Comments (36)
I'm pleased to say that there's now excellent support for German, thanks to the great work from our first NLP employee Wolfgang Seeker. We're still finishing up the blog post etc, but the model is uploaded and can be used from spaCy 0.100.7.
import spacy
de_nlp = spacy.load('de')
We're still refactoring and working on better processes for adding more languages. I'm going to close this issue because it's old and most of the information here is now out of date.
Obviously, there's still a lot to do to support more languages. And I think the idea of partial language support is important and overdue. But --- progress :)
from spacy.
Does anybody plan to add a support for Russian?
I wanted to understand how much effort and what road-map should I plan to add support for Russian, but unfortunately page http://spacy.io/tutorials/add-a-language/ is not available.
Could you please point me to corresponding doc/guide?

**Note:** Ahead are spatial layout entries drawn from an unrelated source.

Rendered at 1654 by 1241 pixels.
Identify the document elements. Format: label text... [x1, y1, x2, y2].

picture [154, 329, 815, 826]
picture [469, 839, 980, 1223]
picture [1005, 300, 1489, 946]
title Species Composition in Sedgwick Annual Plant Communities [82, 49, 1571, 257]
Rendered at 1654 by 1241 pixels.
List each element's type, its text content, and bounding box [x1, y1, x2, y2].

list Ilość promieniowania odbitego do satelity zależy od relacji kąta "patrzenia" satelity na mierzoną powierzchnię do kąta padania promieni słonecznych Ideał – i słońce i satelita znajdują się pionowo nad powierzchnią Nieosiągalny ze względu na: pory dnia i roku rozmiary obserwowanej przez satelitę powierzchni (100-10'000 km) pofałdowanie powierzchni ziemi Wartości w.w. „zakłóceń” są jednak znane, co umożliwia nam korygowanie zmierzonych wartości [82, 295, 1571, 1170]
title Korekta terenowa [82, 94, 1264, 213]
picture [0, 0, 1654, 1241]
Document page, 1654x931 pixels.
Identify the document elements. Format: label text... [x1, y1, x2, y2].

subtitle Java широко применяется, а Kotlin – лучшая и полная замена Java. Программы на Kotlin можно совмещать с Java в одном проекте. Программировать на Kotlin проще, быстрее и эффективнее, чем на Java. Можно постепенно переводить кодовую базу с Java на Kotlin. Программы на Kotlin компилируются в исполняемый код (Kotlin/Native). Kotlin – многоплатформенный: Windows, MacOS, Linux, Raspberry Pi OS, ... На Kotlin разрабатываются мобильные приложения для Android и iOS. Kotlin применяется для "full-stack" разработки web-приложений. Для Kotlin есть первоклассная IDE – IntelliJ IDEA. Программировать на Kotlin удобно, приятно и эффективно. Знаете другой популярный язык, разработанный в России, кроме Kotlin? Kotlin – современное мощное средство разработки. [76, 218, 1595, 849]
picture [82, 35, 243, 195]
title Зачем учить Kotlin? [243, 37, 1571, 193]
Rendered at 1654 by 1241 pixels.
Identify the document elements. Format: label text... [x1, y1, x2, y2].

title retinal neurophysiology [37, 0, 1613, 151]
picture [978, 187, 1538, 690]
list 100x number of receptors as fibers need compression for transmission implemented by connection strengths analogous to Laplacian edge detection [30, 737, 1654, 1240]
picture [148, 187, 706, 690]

I'm also reading pull requests about adding of a German support, do you think the work for adding of Russian support is going to be kind of similar?
from spacy.
http://spacy.io/tutorials/add-a-language/
is not working. It seems page is not available (404 Error).
from spacy.
Thanks everyone. I'll say a bit more about what's blocking this.
The lexemes.bin data file has been constructed in a way that depends on various intermediate data files --- for instance, I processed an unannotated corpus into a list of word counts, and then smoothed the counts with another script, and then consumed the smoothed probabilities with the current quick-and-dirty make_lexicon.py script, which isn't even in this repository yet. I also need to set up a program to generate Brown clusters, and configure word2vec to generate word vectors.
Finally, I need to document the process, and document the tokenizer file formats, so that I can describe what you'll actually need to do to add new languages.
Instead of doing these things, I've mostly been doing bug-fixes, improving the API docs, and trying to improve my deployment process, which at the moment feels very error-prone.
I'll say a little bit about what will be required to add new languages.
- Select an unannotated corpus. This will probably be Wikipedia --- it's a nice way to streamline things across languages. Another nice solution would be to run a language identification program over Common Crawl dumps, so that we can get text from wider genres.
- Select an annotated corpus. This will define the tokenization standards that we have to target. I'll be licensing the data, so you probably won't have direct access to it --- I'll have to do the actual training. It will probably be nice to give you a web API, so you can run things. If the API you call is emailing me "hey, train this model", well...That sucks.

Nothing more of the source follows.